I think it's funny how some people who pirate media do so and then bend over backwards trying to justify it to themselves (and others)...I just admit to pirating media, have done so for over 20 years and will continue to do so. I'm not going to justify it, I know it's illegal, but I still choose to do it. I don't pirate what's inconvenient to pirate, or what either requires hardware hacking or paying someone to do it, so for example I didn't get into PS2 piracy until it became fairly easy to do so. (I do own plenty of legitimate PS2 games as well, due to this, so the mere fact that I run OPL on my PS2 means nothing by itself). I also don't generally discuss things about piracy (other than in a meta sense, such as this) where such discussions are not welcome. You also won't change my mind, as I understand quite well the issues concerning copyright infringement. Just thought I'd put this out there, as I'm all the time seeing people saying "oh, the music/movie/game industry is shitty/greedy/corrupt/etc and so I pirate to show them! hur hur hur!". If you feel that way about the media industry and want to show it, then you don't use their media at all, and the more people who do so and be vocal about doing so, it drops mental "market share" and would eventually raise some big red flags that couldn't be swept under the big rug of "piracy" by the rights holders. If you download shit illegally, it's because you want free shit, and any unashamed pirate knows this.

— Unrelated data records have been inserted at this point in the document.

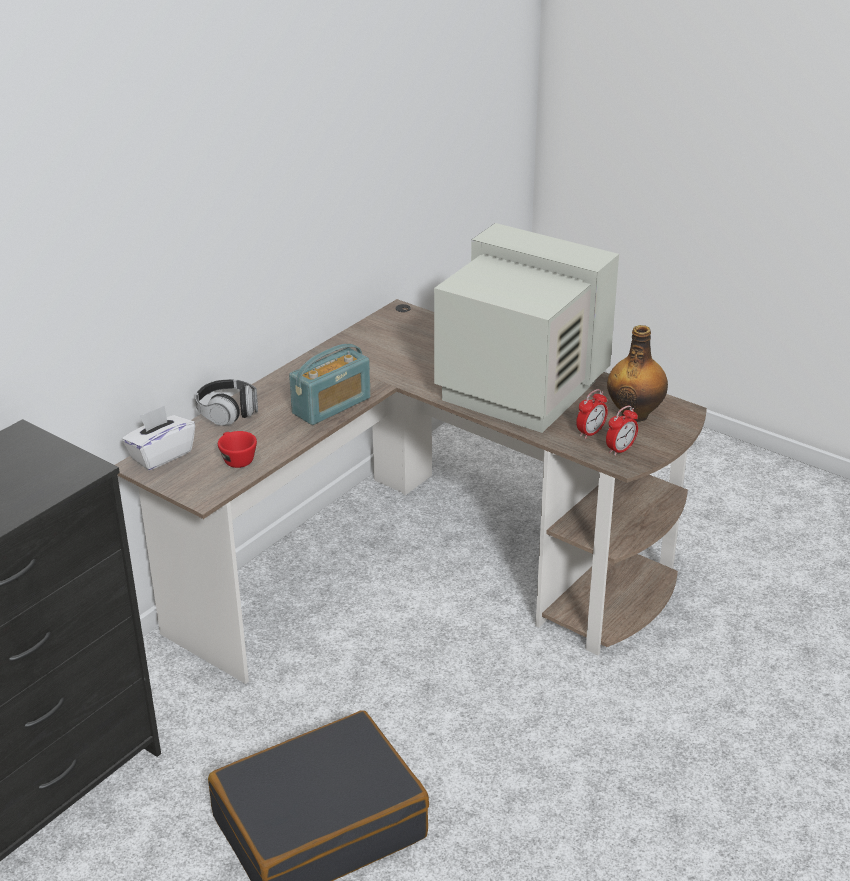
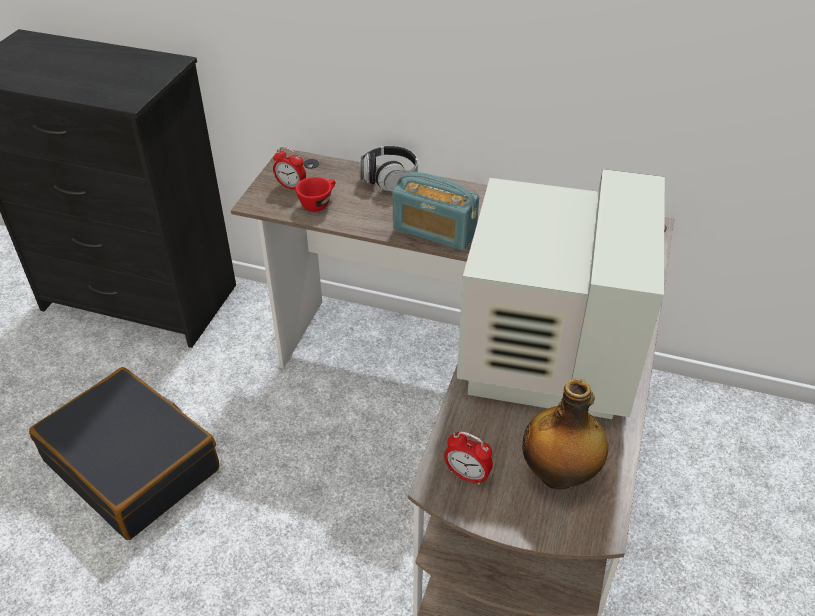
camera: 70 degrees right, 10 degrees up
white tissue box [122,406,195,470] -> none
alarm clock [576,389,608,439] -> alarm clock moved to [273,147,306,189]

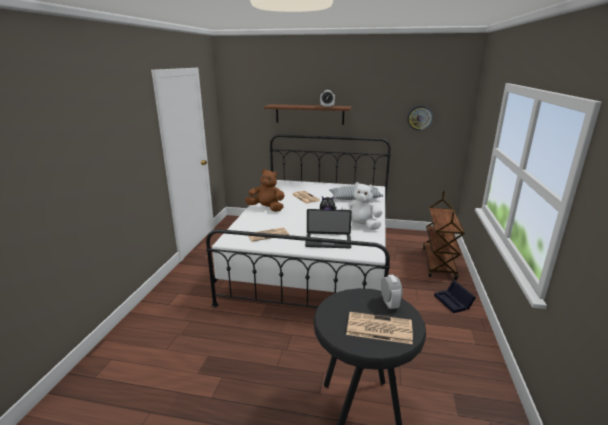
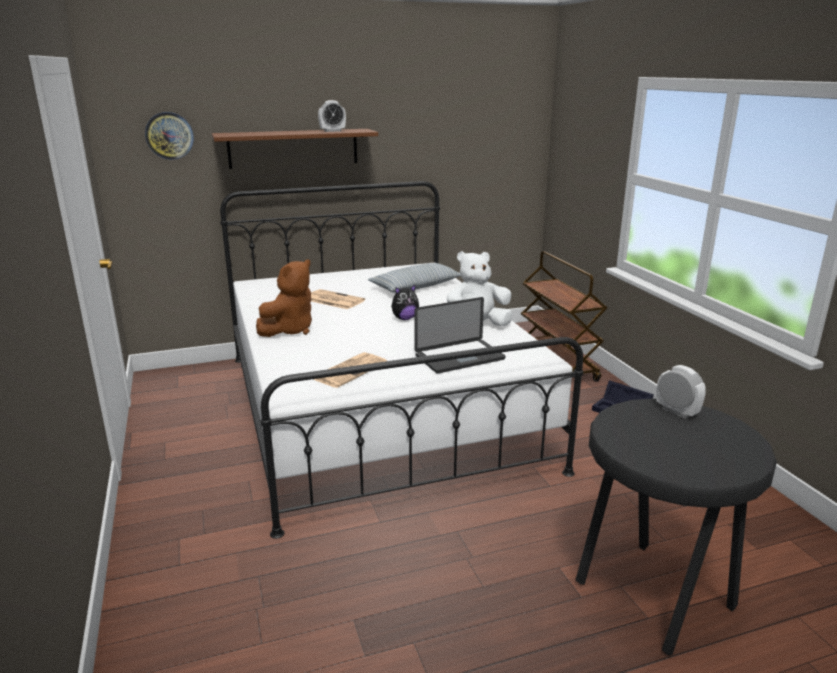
camera: 30 degrees left, 0 degrees up
brown plush toy [245,169,285,212] -> brown plush toy turned 135 degrees clockwise [256,259,312,337]
newspaper [346,312,413,344] -> none
wall clock [407,106,433,131] -> wall clock moved to [145,112,194,160]

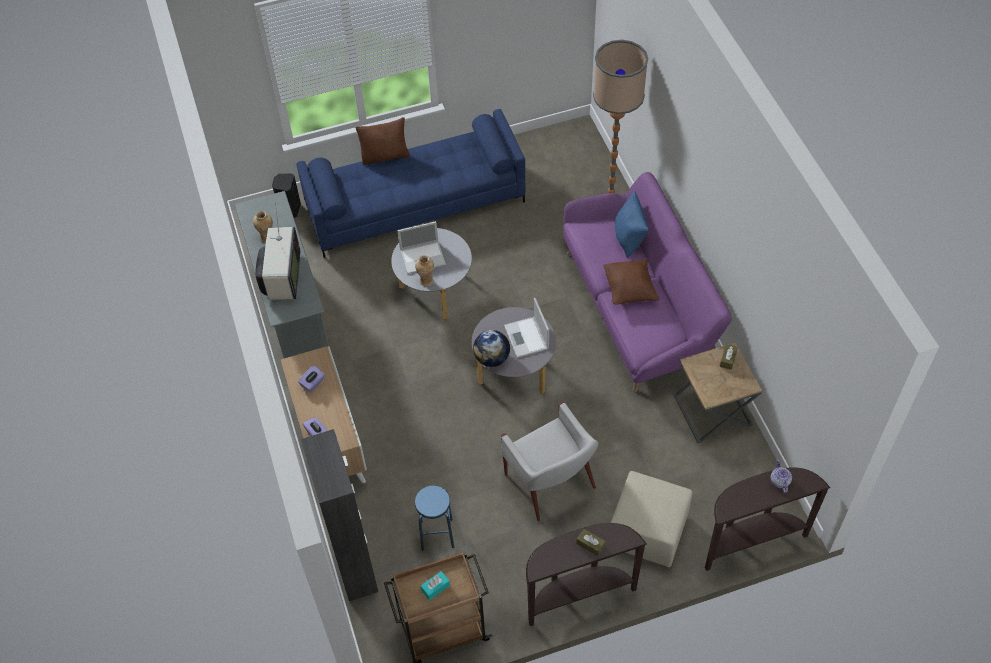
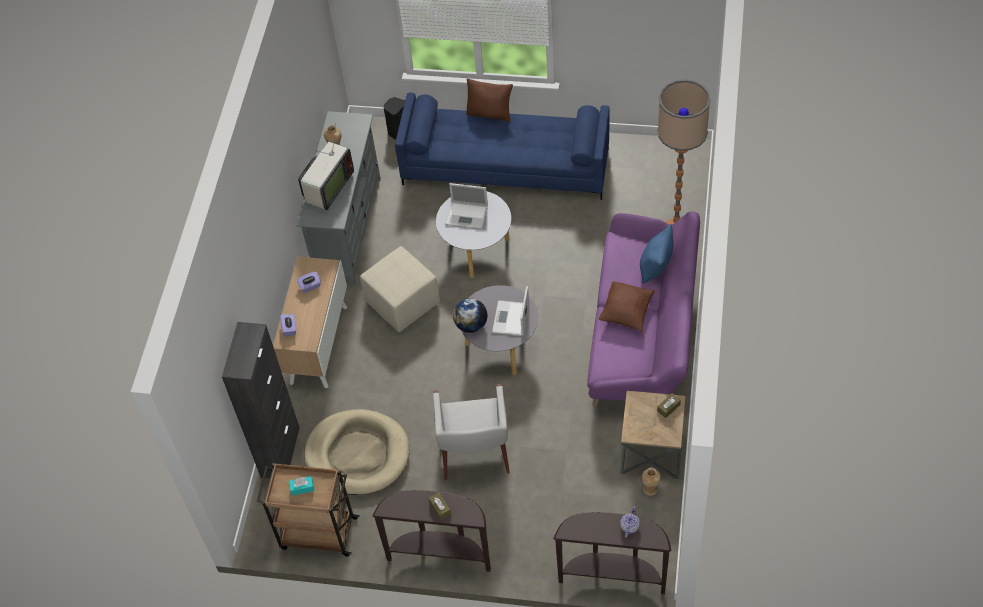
camera: 30 degrees right, 0 degrees up
vase [415,255,434,286] -> vase moved to [642,468,661,496]
blue stool [415,486,454,551] -> beige dog bed [304,409,409,495]
beige ottoman [610,471,692,567] -> beige ottoman moved to [360,246,440,332]

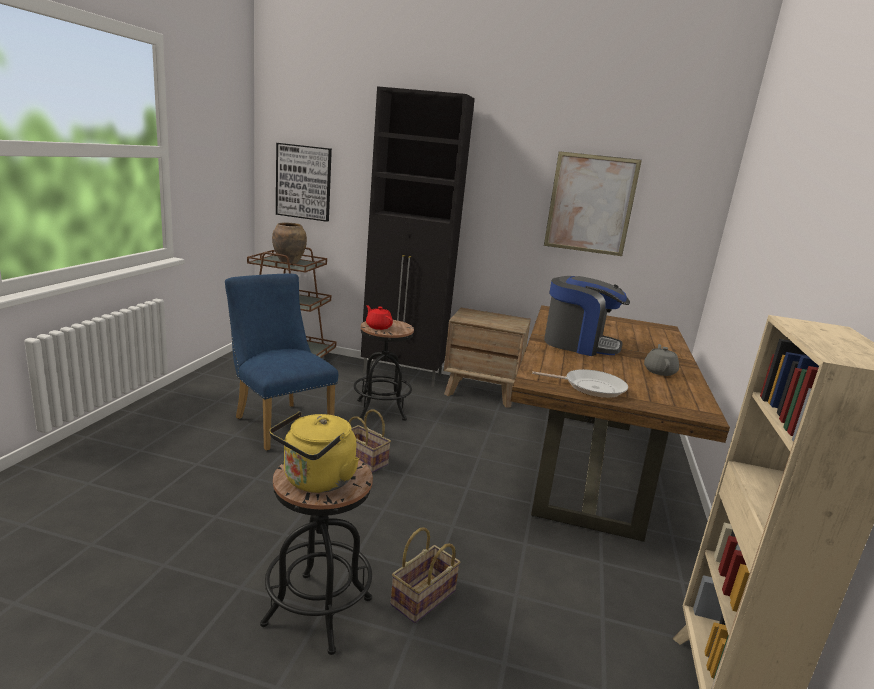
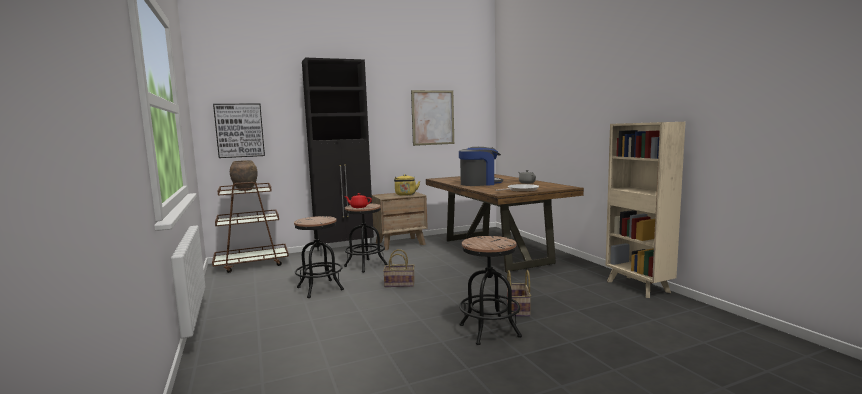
camera: 35 degrees left, 10 degrees down
blue chair [225,273,338,451] -> black stool [294,216,344,298]
yellow kettle [269,411,359,493] -> yellow kettle moved to [394,174,420,196]

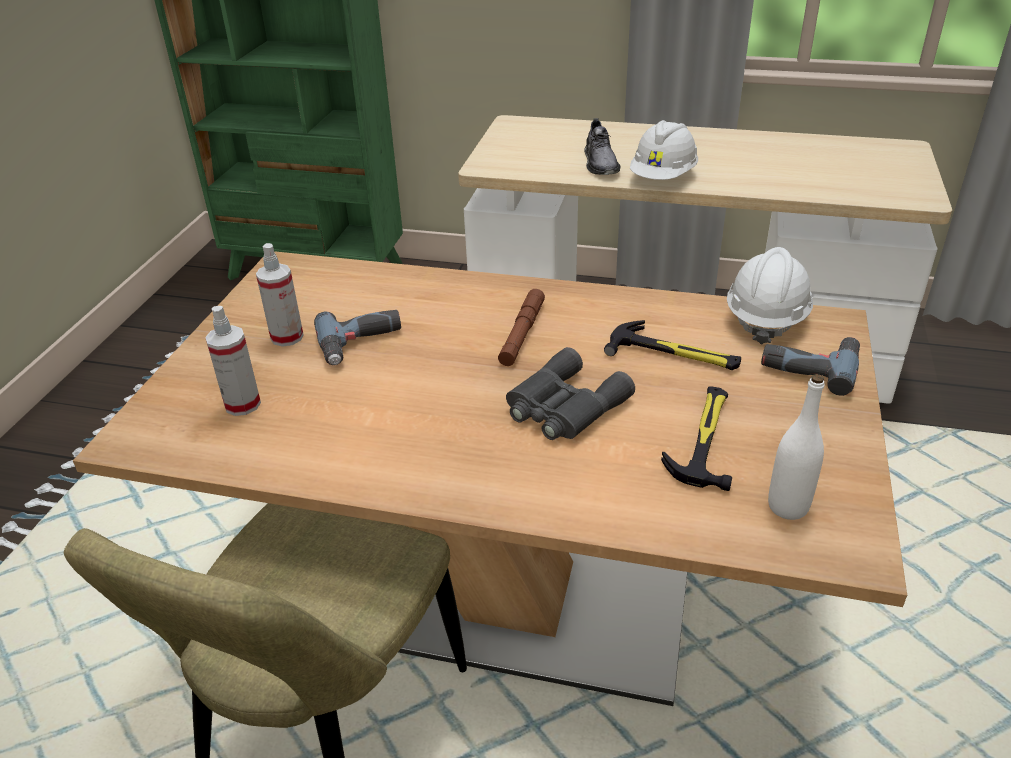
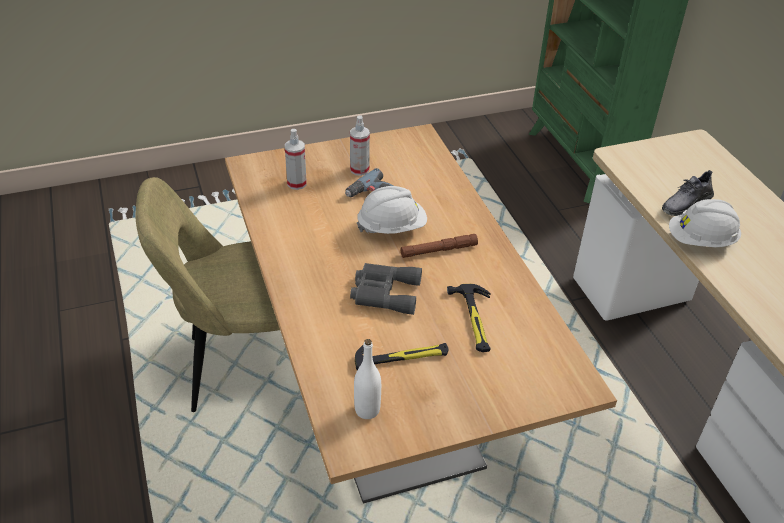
camera: 55 degrees right, 5 degrees up
white hard hat [727,247,813,344] -> white hard hat moved to [357,186,427,234]
power drill [761,337,860,396] -> none

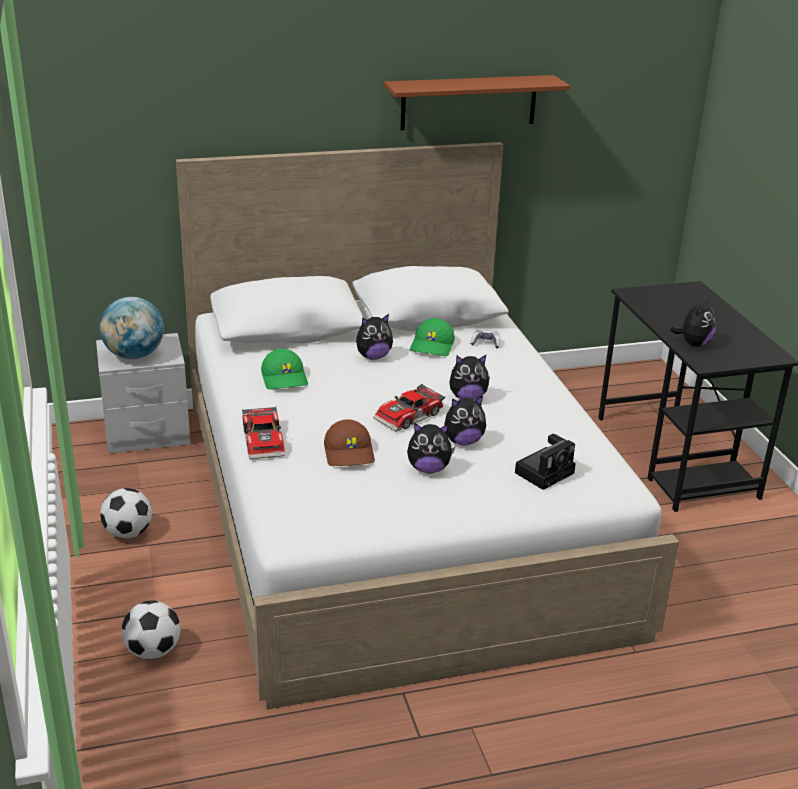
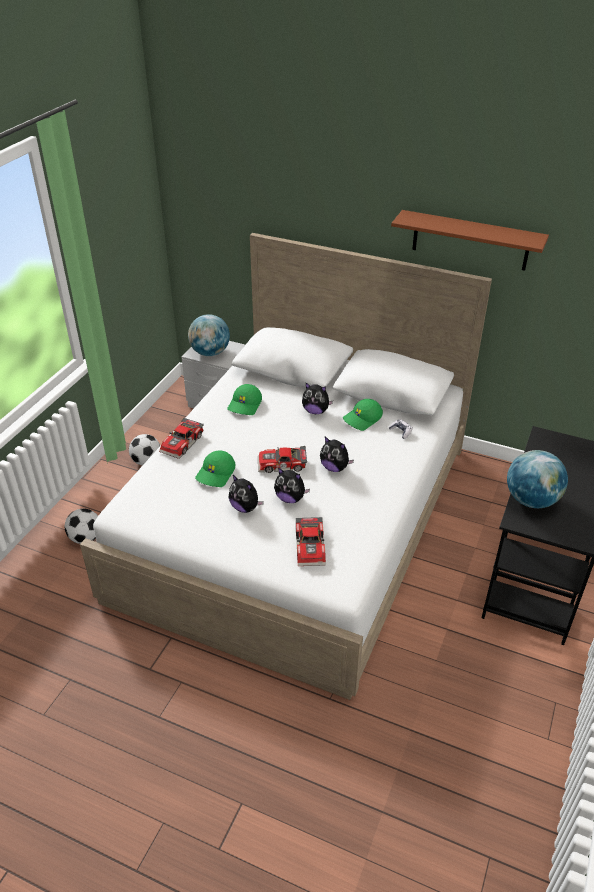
camera: 40 degrees right, 10 degrees up
brown cap [324,419,375,466] -> green cap [195,451,235,487]
camera [515,434,576,490] -> toy car [296,517,326,566]
plush toy [670,297,716,347] -> globe [507,450,568,508]

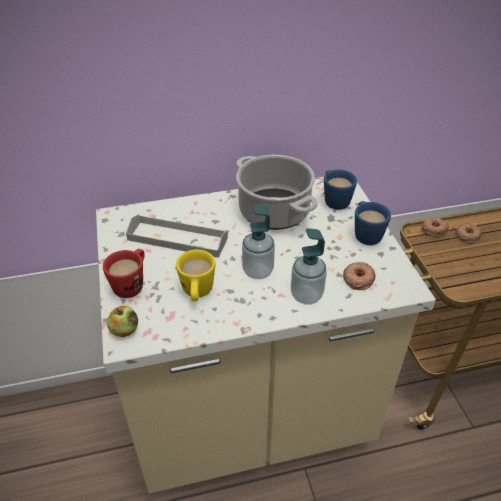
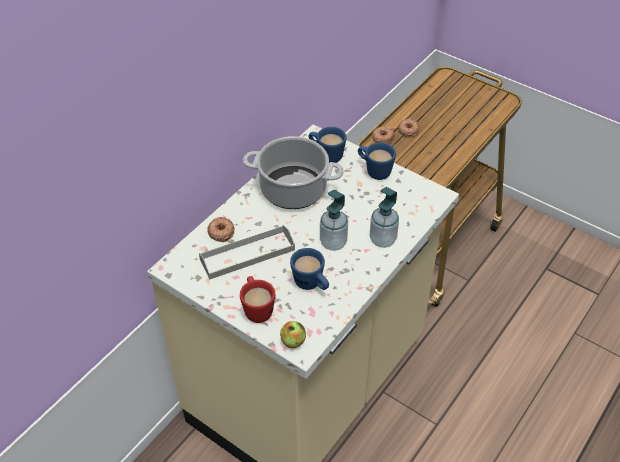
camera: 40 degrees left, 5 degrees up
yellow mug [176,250,215,301] -> blue mug [290,248,329,290]
donut [343,262,375,290] -> donut moved to [207,217,235,242]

Well, I am happy to pay a fair amount for vinyl and CD's if they offer me something for my money. 25 Euro for a Battles vinyl is cool. But 25 Euro for 25 tracks by the Battles, no, and if the band would get 99c of a dollar. Support is nice, but if feels like wasted money to me and my personal opinion is that buying something should leave a nice feeling behind, not a bad taste like you just lost 25$ on a traffic fine. Like with any of my posts, it's just my personal point of view. I don't care who I support, I am a consumer. If publishers want to be supported, then sell me a nice product and I'll support them. Like that Pier Solar-game for Mega Drive: The packaging is outstanding, absolutely stunning. I am happy to pay 35$+ for it. The consumer is important and I think some companies forget about that a little, now that the value of a license is all what music has become. Maybe it's just the consumers who forgot about it themselves, how fortunate for the publishers.